Burdened with heavy taxes imposed by the government and dispossessed of their property by Indian moneylenders, a group of peasants led by Saya San rose in rebellion in Tharrawaddy District of Bago Region in 1930 after an economic depression caused rice prices to drop. The rebellion later spread to southern parts of Myanmar.
The peasant rebellion is regarded as one of the earliest of the nationalist movements that would eventually culminate in Myanmar’s independence.
As the colonial government was not able to crush the rebellion with its existing troops in Myanmar, it was forced to bring in two divisions armed with machine guns from India.
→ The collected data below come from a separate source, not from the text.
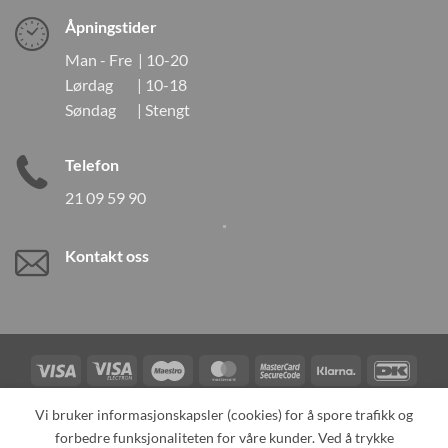
Åpningstider
Man - Fre | 10-20
Lørdag | 10-18
Søndag | Stengt
Telefon
21 09 59 90
Kontakt oss
Visa
Visa
Maestro
MasterCard
MasterCard
Klarna
DanK
Electron
2
Credit
Vipps
Vi bruker informasjonskapsler (cookies) for å spore trafikk og
Card
forbedre funksjonaliteten for våre kunder. Ved å trykke
TILBAKEKALLINGER
KONTAKT OSS
OM OSS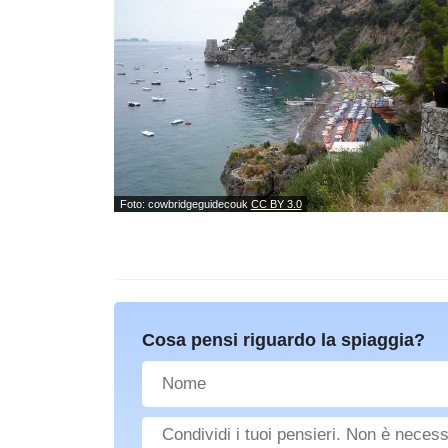
Foto: cowbridgeguidecouk
CC BY 3.0
Cosa pensi riguardo la spiaggia?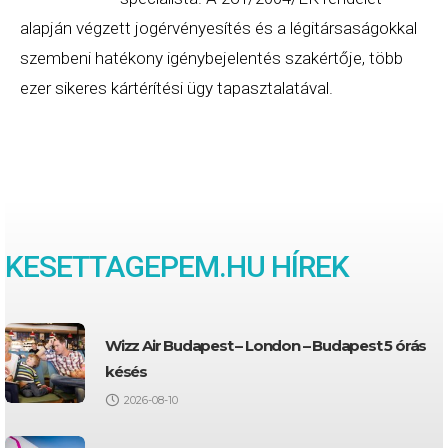
alapján végzett jogérvényesítés és a légitársaságokkal
szembeni hatékony igénybejelentés szakértője, több
ezer sikeres kártérítési ügy tapasztalatával.
KESETTAGEPEM
.HU HÍREK
Wizz Air Budapest – London – Budapest 5 órás
késés
2026-08-10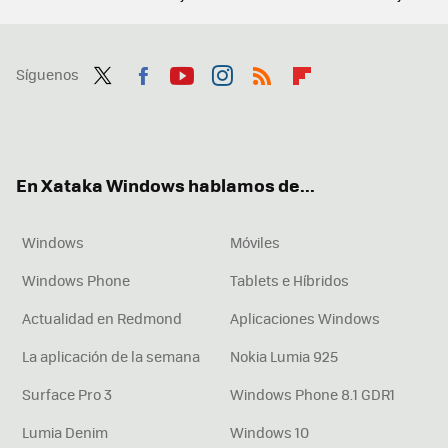
Síguenos
Twit
Fac
You
Inst
RSS
Flip
ter
ebo
tub
agr
boa
ok
e
am
rd
En Xataka Windows hablamos de...
Windows
Móviles
Windows Phone
Tablets e Híbridos
Actualidad en Redmond
Aplicaciones Windows
La aplicación de la semana
Nokia Lumia 925
Surface Pro 3
Windows Phone 8.1 GDR1
Lumia Denim
Windows 10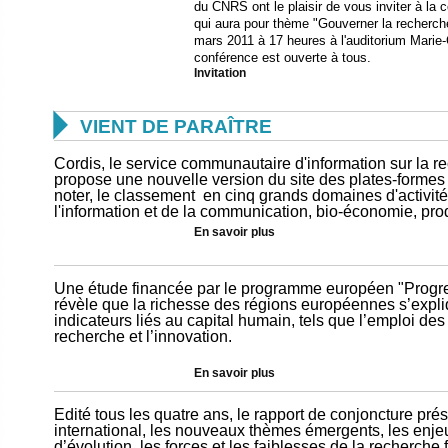
du CNRS ont le plaisir de vous inviter à l
qui aura pour thème "Gouverner la recherche
mars 2011 à 17 heures à l'auditorium Marie
conférence est ouverte à tous.
Invitation

VIENT DE PARAÎTRE
Cordis, le service communautaire d'information sur la 
propose une nouvelle version du site des plates-forme
noter, le classement en cinq grands domaines d'activité
l'information et de la communication, bio-économie, prod
En savoir plus
Une étude financée par le programme européen "Progress"
révèle que la richesse des régions européennes s’expli
indicateurs liés au capital humain, tels que l’emploi des
recherche et l’innovation.
En savoir plus
Edité tous les quatre ans, le rapport de conjoncture pré
international, les nouveaux thèmes émergents, les enjeu
d’évolution, les forces et les faiblesses de la recherche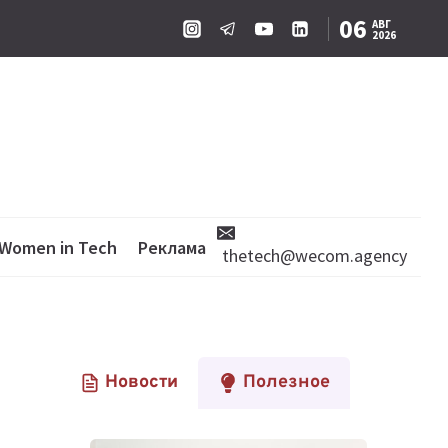
06
АВГ
2026
Women in Tech
Реклама
thetech@wecom.agency
Новости
Полезное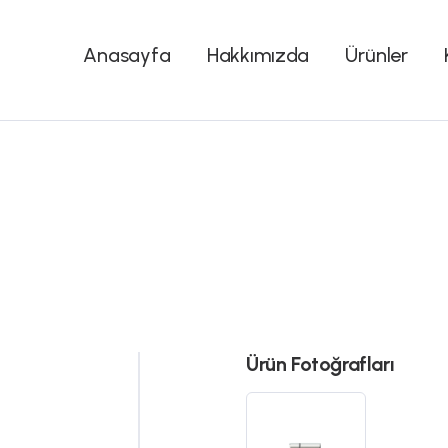
Anasayfa
Hakkımızda
Ürünler
Ürün Fotoğrafları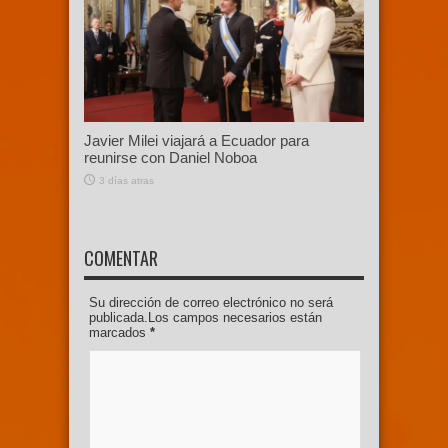
Javier Milei viajará a Ecuador para
reunirse con Daniel Noboa
3 días atras
COMENTAR
Su dirección de correo electrónico no será
publicada.Los campos necesarios están
marcados
*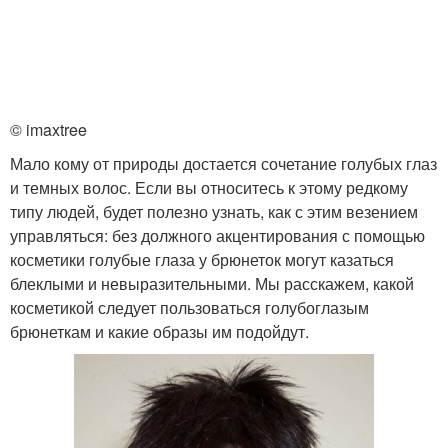
© imaxtree
Мало кому от природы достается сочетание голубых глаз
и темных волос. Если вы относитесь к этому редкому
типу людей, будет полезно узнать, как с этим везением
управляться: без должного акцентирования с помощью
косметики голубые глаза у брюнеток могут казаться
блеклыми и невыразительными. Мы расскажем, какой
косметикой следует пользоваться голубоглазым
брюнеткам и какие образы им подойдут.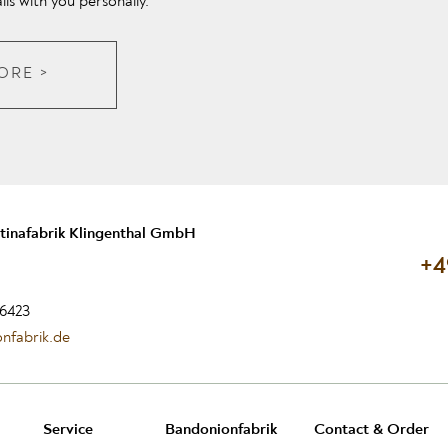
tails with you personally.
ORE >
tinafabrik Klingenthal GmbH
+4
66423
nfabrik.de
Service
Bandonionfabrik
Contact & Order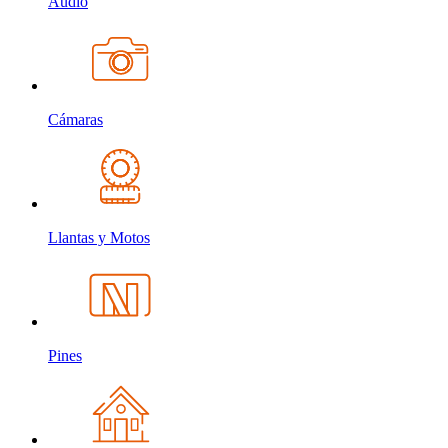
Audio
Cámaras
Llantas y Motos
Pines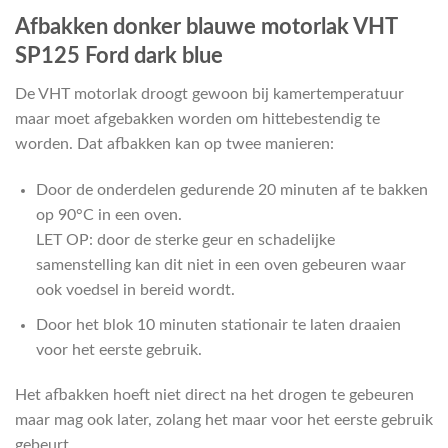
Afbakken donker blauwe motorlak VHT
SP125 Ford dark blue
De VHT motorlak droogt gewoon bij kamertemperatuur
maar moet afgebakken worden om hittebestendig te
worden. Dat afbakken kan op twee manieren:
Door de onderdelen gedurende 20 minuten af te bakken
op 90°C in een oven.
LET OP: door de sterke geur en schadelijke
samenstelling kan dit niet in een oven gebeuren waar
ook voedsel in bereid wordt.
Door het blok 10 minuten stationair te laten draaien
voor het eerste gebruik.
Het afbakken hoeft niet direct na het drogen te gebeuren
maar mag ook later, zolang het maar voor het eerste gebruik
gebeurt.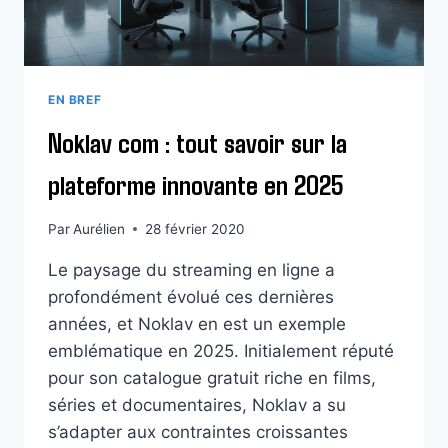
EN BREF
Noklav com : tout savoir sur la
plateforme innovante en 2025
Par
Aurélien
28 février 2020
Le paysage du streaming en ligne a
profondément évolué ces dernières
années, et Noklav en est un exemple
emblématique en 2025. Initialement réputé
pour son catalogue gratuit riche en films,
séries et documentaires, Noklav a su
s’adapter aux contraintes croissantes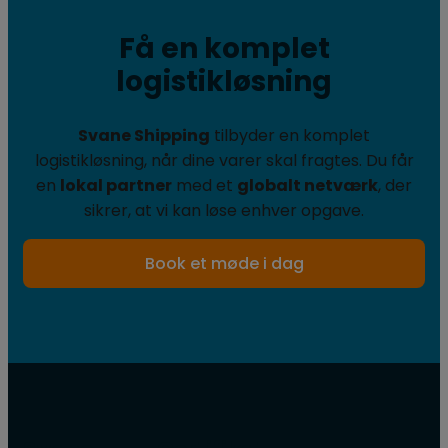
Få en komplet
logistikløsning​
Svane Shipping
tilbyder en komplet
logistikløsning, når dine varer skal fragtes. Du får
en
lokal partner
med et
globalt netværk
, der
sikrer, at vi kan løse enhver opgave.
Book et møde i dag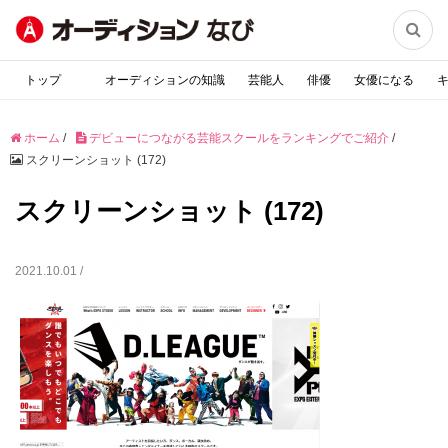

トップ
オーディションの知識
芸能人
俳優
女優になる
ホーム
/
デビューにつながる芸能スクールをランキングでご紹介
/
スクリーンショット (172)
スクリーンショット (172)
2021.10.01 /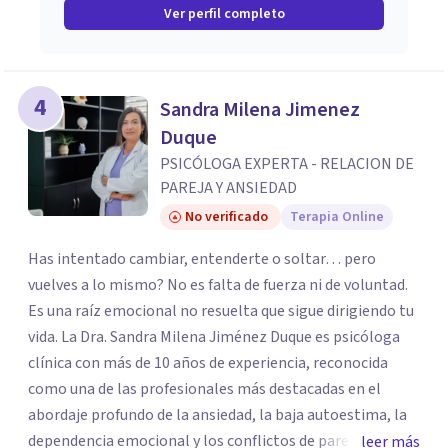
Ver perfil completo
4
Sandra Milena Jimenez
Duque
PSICÓLOGA EXPERTA - RELACION DE
PAREJA Y ANSIEDAD
No verificado
Terapia Online
Has intentado cambiar, entenderte o soltar… pero
vuelves a lo mismo? No es falta de fuerza ni de voluntad.
Es una raíz emocional no resuelta que sigue dirigiendo tu
vida. La Dra. Sandra Milena Jiménez Duque es psicóloga
clínica con más de 10 años de experiencia, reconocida
como una de las profesionales más destacadas en el
abordaje profundo de la ansiedad, la baja autoestima, la
dependencia emocional y los conflictos de pareja. Ha
leer más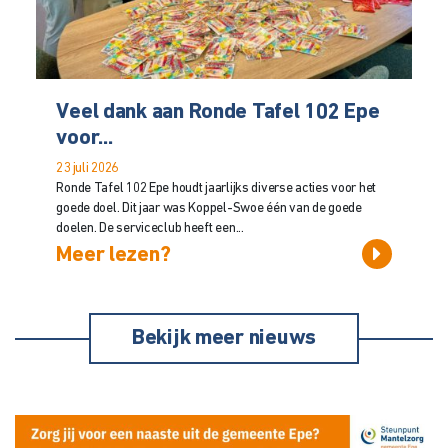
Veel dank aan Ronde Tafel 102 Epe
voor...
23 juli 2026
Ronde Tafel 102 Epe houdt jaarlijks diverse acties voor het
goede doel. Dit jaar was Koppel-Swoe één van de goede
doelen. De serviceclub heeft een...
Meer lezen?
Bekijk meer nieuws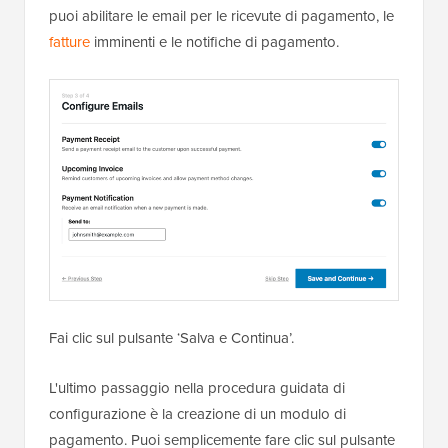
puoi abilitare le email per le ricevute di pagamento, le
fatture
imminenti e le notifiche di pagamento.
Fai clic sul pulsante ‘Salva e Continua’.
L'ultimo passaggio nella procedura guidata di
configurazione è la creazione di un modulo di
pagamento. Puoi semplicemente fare clic sul pulsante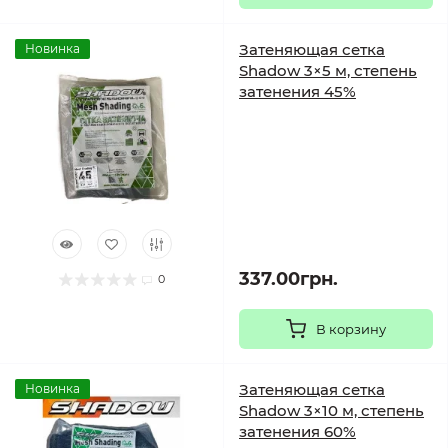
Затеняющая сетка
Новинка
Shadow 3×5 м, степень
затенения 45%
337.00грн.
0
В корзину
Затеняющая сетка
Новинка
Shadow 3×10 м, степень
затенения 60%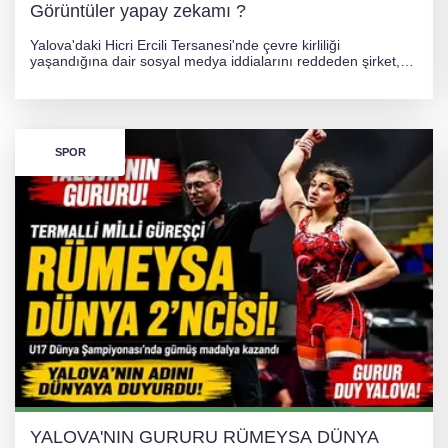
Görüntüler yapay zekamı ?
Yalova'daki Hicri Ercili Tersanesi'nde çevre kirliliği
yaşandığına dair sosyal medya iddialarını reddeden şirket,
görüntülerin yapay zekayla oluşturulduğunu savundu. Olayla
ilgili hukuki süreç başlatılırken gözler resmi incelemelere
çevrildi.
SPOR
YALOVA'NIN GURURU RÜMEYSA DÜNYA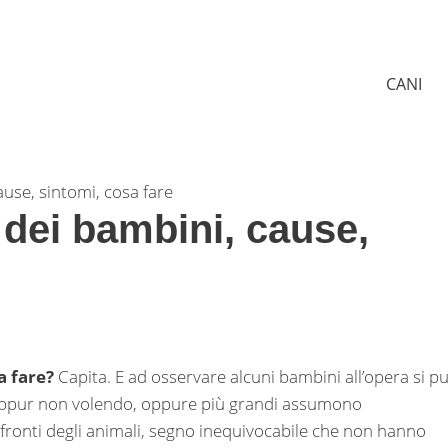
CANI
ause, sintomi, cosa fare
 dei bambini, cause,
a fare?
Capita. E ad osservare alcuni bambini all’opera si p
eppur non volendo, oppure più grandi assumono
fronti degli animali, segno inequivocabile che non hanno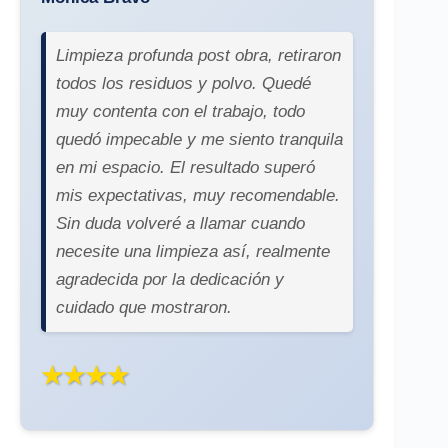
Limpieza profunda post obra, retiraron
todos los residuos y polvo. Quedé
muy contenta con el trabajo, todo
quedó impecable y me siento tranquila
en mi espacio. El resultado superó
mis expectativas, muy recomendable.
Sin duda volveré a llamar cuando
necesite una limpieza así, realmente
agradecida por la dedicación y
cuidado que mostraron.
★★★★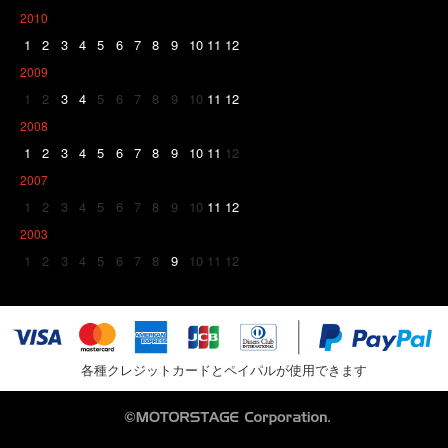
2010
1
2
3
4
5
6
7
8
9
10
11
12
2009
1
2
3
4
5
6
7
8
9
10
11
12
2008
1
2
3
4
5
6
7
8
9
10
11
12
2007
1
2
3
4
5
6
7
8
9
10
11
12
2003
1
2
3
4
5
6
7
8
9
10
11
12
各種クレジットカードとペイパルが使用できます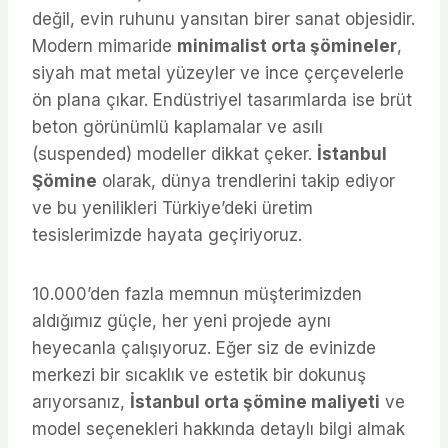
değil, evin ruhunu yansıtan birer sanat objesidir.
Modern mimaride
minimalist orta şömineler
,
siyah mat metal yüzeyler ve ince çerçevelerle
ön plana çıkar. Endüstriyel tasarımlarda ise brüt
beton görünümlü kaplamalar ve asılı
(suspended) modeller dikkat çeker.
İstanbul
Şömine
olarak, dünya trendlerini takip ediyor
ve bu yenilikleri Türkiye’deki üretim
tesislerimizde hayata geçiriyoruz.
10.000’den fazla memnun müşterimizden
aldığımız güçle, her yeni projede aynı
heyecanla çalışıyoruz. Eğer siz de evinizde
merkezi bir sıcaklık ve estetik bir dokunuş
arıyorsanız,
İstanbul orta şömine maliyeti
ve
model seçenekleri hakkında detaylı bilgi almak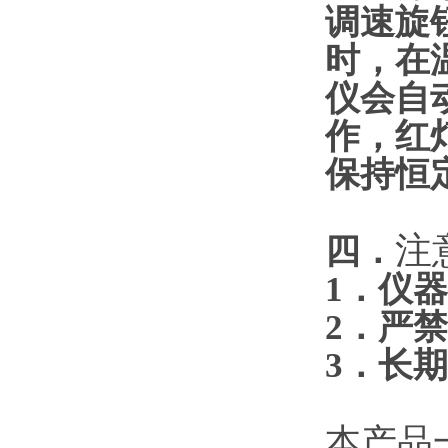
调速旋
时，在
仪会自
作，红
保持恒
注
四．
1．仪
2．严
3．长
本产品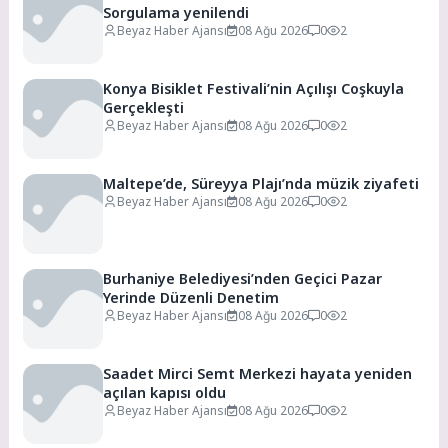
Sorgulama yenilendi
Beyaz Haber Ajansı
08 Ağu 2026
0
2
Konya Bisiklet Festivali’nin Açılışı Coşkuyla
Gerçekleşti
Beyaz Haber Ajansı
08 Ağu 2026
0
2
Maltepe’de, Süreyya Plajı’nda müzik ziyafeti
Beyaz Haber Ajansı
08 Ağu 2026
0
2
Burhaniye Belediyesi’nden Geçici Pazar
Yerinde Düzenli Denetim
Beyaz Haber Ajansı
08 Ağu 2026
0
2
Saadet Mirci Semt Merkezi hayata yeniden
açılan kapısı oldu
Beyaz Haber Ajansı
08 Ağu 2026
0
2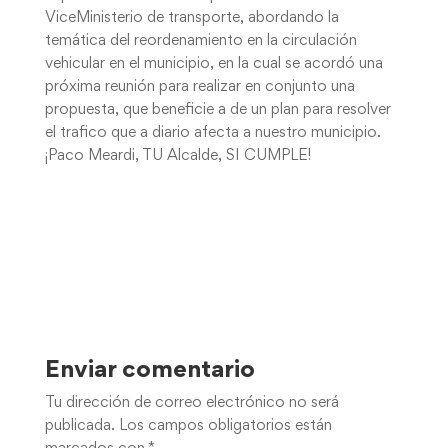
ViceMinisterio de transporte, abordando la
temática del reordenamiento en la circulación
vehicular en el municipio, en la cual se acordó una
próxima reunión para realizar en conjunto una
propuesta, que beneficie a de un plan para resolver
el trafico que a diario afecta a nuestro municipio.
¡Paco Meardi, TU Alcalde, SI CUMPLE!
Enviar comentario
Tu dirección de correo electrónico no será
publicada.
Los campos obligatorios están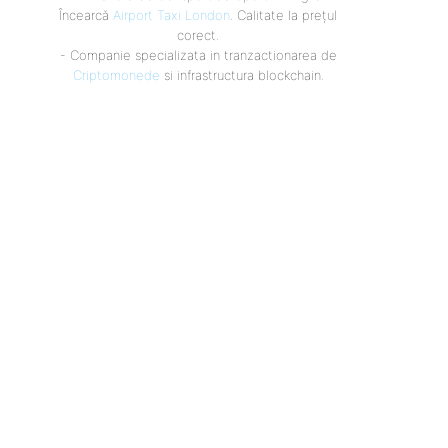
Încearcă
Airport Taxi London
. Calitate la prețul
corect.
- Companie specializata in tranzactionarea de
Criptomonede
si infrastructura blockchain.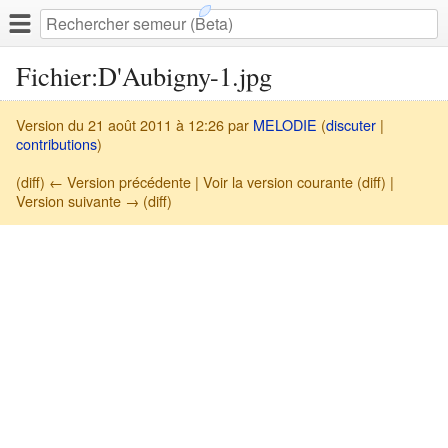
Fichier:D'Aubigny-1.jpg
Version du 21 août 2011 à 12:26 par
MELODIE
(
discuter
|
contributions
)
(diff) ← Version précédente | Voir la version courante (diff) |
Version suivante → (diff)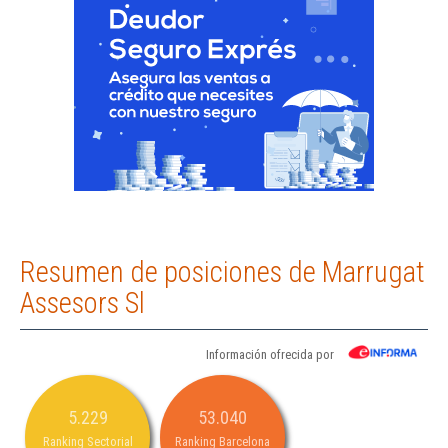
Resumen de posiciones de Marrugat
Assesors Sl
Información ofrecida por
5.229
53.040
Ranking Sectorial
Ranking Barcelona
The Galon Army of peasants, armed only with swords and spears, were no match for British troops with machine guns.
Even so, it took nearly two years to quell the rebellion. It was the costliest such operation the British government had undertaken up to that time, costing 2.5 million kyats and requiring 10,000 to 11,000 soldiers.
Saya San was hanged on Nov. 28, 1931 at Tharrawaddy Prison at the age of 52. Around 3,000 of the rebels who fought alongside him were killed or injured. Over 8,000 were arrested, with 78 hanged and 270 sentenced to life imprisonment. On the government side, 58 people were killed in the rebellion and 96 injured.
The next-biggest armed rebellion was the Thirty Comrades’ war against the British in 1942.